Друг осведомился подробнее об обстоятельствах и, когда узнал все, то пришел в смятение. Он не знал, горевать ли ему вместе с женой или гневаться на этого легкомысленного и ослепленного человека. Наконец у него явилась мысль, что Грин, может быть, одолеет и эту бурю; надо было только позаботиться о том, чтобы отправить его, как только он вернется, в деревенское уединение.

— И вы думаете, — ответила она, — что этим можно чего-нибудь достичь и что меня могли бы успокоить такие спешные меры? Ведь слишком ясно, что он живет под несчастным влиянием, под роковыми чарами, которых не сможет никогда сломить.

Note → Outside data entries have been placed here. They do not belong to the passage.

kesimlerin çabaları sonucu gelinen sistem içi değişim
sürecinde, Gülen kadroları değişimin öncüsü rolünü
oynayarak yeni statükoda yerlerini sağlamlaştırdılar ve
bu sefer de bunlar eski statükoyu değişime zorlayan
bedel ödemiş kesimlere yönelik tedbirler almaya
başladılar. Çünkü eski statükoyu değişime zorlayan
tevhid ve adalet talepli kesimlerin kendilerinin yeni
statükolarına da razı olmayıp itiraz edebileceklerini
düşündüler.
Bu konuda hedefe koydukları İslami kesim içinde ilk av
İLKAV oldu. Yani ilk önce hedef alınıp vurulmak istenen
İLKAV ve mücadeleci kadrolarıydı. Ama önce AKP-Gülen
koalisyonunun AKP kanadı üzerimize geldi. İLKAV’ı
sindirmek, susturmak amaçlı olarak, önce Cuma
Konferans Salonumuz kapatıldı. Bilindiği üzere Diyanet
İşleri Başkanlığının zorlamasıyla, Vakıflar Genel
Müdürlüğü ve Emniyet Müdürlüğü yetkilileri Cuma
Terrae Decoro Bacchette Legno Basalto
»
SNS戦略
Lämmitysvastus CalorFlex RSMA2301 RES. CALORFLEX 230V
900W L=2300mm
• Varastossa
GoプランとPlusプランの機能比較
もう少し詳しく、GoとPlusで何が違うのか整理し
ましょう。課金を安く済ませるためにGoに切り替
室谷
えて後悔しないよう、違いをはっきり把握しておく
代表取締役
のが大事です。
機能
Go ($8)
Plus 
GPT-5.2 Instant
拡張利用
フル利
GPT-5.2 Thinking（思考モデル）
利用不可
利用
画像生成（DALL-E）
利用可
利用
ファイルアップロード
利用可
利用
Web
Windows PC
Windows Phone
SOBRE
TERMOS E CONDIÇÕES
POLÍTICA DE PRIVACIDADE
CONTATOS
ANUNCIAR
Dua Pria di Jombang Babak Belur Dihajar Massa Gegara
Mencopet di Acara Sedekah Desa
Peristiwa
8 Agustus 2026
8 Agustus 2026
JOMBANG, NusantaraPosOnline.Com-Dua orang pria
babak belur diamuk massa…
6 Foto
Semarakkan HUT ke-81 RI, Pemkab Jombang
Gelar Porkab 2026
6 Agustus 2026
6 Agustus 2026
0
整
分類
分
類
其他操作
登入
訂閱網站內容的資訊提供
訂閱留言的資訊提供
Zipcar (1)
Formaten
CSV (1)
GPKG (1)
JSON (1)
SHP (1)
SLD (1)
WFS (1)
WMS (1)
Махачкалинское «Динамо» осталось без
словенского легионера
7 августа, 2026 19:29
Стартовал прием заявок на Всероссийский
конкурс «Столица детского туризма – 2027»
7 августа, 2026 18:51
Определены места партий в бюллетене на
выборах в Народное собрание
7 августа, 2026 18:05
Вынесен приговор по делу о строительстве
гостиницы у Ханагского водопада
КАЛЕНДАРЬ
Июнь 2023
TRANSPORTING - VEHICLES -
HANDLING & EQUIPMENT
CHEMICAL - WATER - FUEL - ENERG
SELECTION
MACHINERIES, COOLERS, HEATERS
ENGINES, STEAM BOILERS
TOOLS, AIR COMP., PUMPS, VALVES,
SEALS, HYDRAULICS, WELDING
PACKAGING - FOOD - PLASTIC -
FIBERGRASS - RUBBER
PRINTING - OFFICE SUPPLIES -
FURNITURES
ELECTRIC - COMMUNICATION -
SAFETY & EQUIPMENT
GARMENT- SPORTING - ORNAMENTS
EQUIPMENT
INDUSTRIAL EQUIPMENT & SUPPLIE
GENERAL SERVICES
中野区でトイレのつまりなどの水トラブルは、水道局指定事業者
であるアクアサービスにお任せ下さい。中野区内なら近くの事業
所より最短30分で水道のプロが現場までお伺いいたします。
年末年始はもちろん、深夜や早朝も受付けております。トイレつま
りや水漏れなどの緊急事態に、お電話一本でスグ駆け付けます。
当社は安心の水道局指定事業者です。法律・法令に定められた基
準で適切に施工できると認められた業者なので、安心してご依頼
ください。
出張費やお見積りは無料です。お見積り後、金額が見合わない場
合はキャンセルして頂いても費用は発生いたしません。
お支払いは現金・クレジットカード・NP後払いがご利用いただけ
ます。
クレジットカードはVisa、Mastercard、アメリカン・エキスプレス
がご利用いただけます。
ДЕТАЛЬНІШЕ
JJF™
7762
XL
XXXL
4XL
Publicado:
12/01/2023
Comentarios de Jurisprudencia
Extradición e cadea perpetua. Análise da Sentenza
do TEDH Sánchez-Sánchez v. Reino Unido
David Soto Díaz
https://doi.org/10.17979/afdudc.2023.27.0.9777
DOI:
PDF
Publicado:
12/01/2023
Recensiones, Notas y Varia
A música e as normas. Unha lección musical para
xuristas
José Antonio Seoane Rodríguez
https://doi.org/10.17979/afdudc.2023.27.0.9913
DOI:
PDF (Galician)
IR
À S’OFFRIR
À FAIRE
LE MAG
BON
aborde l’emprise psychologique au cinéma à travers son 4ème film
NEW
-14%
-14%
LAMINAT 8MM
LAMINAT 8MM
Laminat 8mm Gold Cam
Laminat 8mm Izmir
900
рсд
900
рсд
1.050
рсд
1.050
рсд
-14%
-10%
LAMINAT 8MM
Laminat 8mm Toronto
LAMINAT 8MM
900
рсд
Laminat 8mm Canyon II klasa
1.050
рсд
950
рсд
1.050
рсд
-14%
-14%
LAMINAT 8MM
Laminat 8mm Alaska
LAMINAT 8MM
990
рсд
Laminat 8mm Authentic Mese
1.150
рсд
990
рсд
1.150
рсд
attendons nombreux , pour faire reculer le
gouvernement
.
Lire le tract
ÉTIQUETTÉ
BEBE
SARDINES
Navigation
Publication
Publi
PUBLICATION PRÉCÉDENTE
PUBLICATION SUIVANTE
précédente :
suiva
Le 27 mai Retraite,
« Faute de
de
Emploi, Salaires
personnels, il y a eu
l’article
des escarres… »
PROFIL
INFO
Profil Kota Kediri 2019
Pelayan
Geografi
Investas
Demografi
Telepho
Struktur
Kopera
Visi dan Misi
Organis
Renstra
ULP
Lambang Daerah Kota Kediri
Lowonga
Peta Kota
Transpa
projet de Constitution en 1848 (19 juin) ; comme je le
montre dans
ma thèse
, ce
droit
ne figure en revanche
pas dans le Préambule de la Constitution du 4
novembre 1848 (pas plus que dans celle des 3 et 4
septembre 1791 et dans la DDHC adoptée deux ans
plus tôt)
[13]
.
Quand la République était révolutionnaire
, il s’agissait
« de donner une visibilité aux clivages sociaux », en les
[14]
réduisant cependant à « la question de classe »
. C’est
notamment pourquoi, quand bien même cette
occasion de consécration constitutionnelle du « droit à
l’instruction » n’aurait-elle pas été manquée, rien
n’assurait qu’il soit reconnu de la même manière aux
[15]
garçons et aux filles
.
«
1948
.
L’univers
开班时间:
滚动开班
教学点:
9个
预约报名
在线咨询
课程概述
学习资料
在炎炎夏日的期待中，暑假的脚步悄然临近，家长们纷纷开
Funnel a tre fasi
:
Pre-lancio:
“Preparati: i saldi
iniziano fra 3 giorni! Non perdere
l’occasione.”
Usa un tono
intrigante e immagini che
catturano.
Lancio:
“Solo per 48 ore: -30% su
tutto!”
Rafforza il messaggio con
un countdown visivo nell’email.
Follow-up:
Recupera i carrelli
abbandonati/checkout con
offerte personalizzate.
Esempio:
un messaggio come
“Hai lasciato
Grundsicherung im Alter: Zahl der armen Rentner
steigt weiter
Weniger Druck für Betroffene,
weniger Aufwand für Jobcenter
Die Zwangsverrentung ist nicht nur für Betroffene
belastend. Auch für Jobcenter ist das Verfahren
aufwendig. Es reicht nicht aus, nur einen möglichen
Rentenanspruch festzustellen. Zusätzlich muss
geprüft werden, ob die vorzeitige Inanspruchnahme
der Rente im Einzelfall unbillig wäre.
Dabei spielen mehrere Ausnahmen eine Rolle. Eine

Я не понимаю, что такое в его душе и сердце толкает его за пределы должного; он вечно разбивает свое счастье и покой; я ведь знаю наперед, что он горько раскается в этом бегстве, даже теперь, в эту минуту, он несчастен, и все-таки он идет своим путем. Он не скоро назад повернет, я заключаю это по тому, что все, оставшееся от вашего великодушного дара, он забрал с собой.

— Разве отец так любит путешествовать? — наивно спросил мальчик. — Почему же он меня никогда не берет с собой?

— Твой отец… — гневно воскликнул эсквайр, но, почувствовав жалость, оборвал речь и сказал: — Ах, бедное дитя, он не отец тебе.

— Нет, — горячо воскликнул мальчик, — он есть и останется нашим отцом. У нас не было никогда другого в доме. А дети должны оплакивать отца, так полагается. Все они говорят, что отец ведет себя дурно, и мама поэтому хочет, чтобы я вел себя как можно лучше. Мама, засмейся же опять хоть разок. Ты знаешь ведь, что, когда ты смеешься, мне нравится даже сердитый дедушка, тогда я обхожусь со своими куклами на дворе, как с настоящими братишками, и я так весел, как король Франции. Но мама плачет слишком много, смех бывает так редко, как солнце вчера, оно за весь день светило лишь одну минуточку. А между тем, она очень хорошо умеет смеяться, — болтал мальчик, прижавшись к эсквайру, — если только захочет, эта нехорошая мама, она совсем не похожа на дедушку, он всегда хмурится.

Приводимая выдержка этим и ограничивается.